The organizations are striving to achieve post-K application execution performance up to 100 times that of the K computer.
A64FX is the world’s first CPU to adopt the Scalable Vector Extension (SVE), an extension of Armv8-A instruction set architecture for supercomputers. Building on over 60 years’ worth of Fujitsu-developed microarchitecture, this chip offers peak performance of over 2.7 TFLOPS, demonstrating superior HPC and AI performance.
Fujitsu made the announcement at Hot Chips 30(1), an international symposium on high performance processors and related technologies held in Silicon Valley, California from August 19-21.

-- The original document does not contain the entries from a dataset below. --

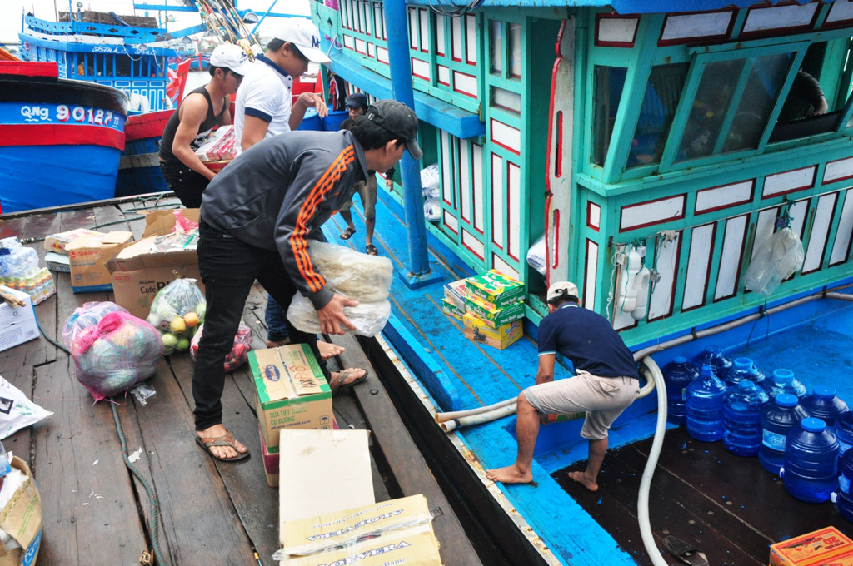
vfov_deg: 47.8
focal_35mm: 27
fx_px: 639
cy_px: 283
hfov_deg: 67.4
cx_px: 426
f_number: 8
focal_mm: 18
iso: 800
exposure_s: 1/250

Post-K is the successor to the K computer which in 2011 achieved the highest ranking in the world on the TOP500 list of supercomputers around the world. Fujitsu and RIKEN are developing post-K, aiming for starting operation around 2021.
A64FX is the high-performance CPU that will be used in post-K. It offers a number of features, including broad utility supporting a wide range of applications, massive parallelization through the Tofu interconnect, low power consumption, and mainframe-class reliability.
A64FX is the world’s first CPU to adopt the SVE of Arm Limited’s Armv8-A instruction set architecture, extended for supercomputers.
Fujitsu collaborated with Arm, contributing to the development of the SVE as a lead partner, and adopted the results in the A64FX. Fujitsu developed the microarchitecture of the A64FX by building on the technology of its previous supercomputers, mainframes, and UNIX servers.
With hardware technology that draws out the high memory bandwidth of high performance stacked memory, the system can efficiently utilize the CPU’s high functional computational processing units, enabling delivery of high application execution performance.
The CPUs will be directly connected by the proprietary Tofu interconnect developed for the K computer, improving parallel performance.
The system can provide a peak double precision (64 bit) floating point operations performance of over 2.7 TFLOPS, with a computational throughput twice that amount for single precision (32 bit), and four times that amount for half precision (16 bit).
In other words, by using single precision or half precision operations, applications can get results even faster.
Fujitsu has also enhanced computational performance for 16 bit and 8 bit integer operations. Accordingly, this CPU is suited for a wide range of fields such as big data and AI, not just for the computer simulations at which traditional supercomputers excel.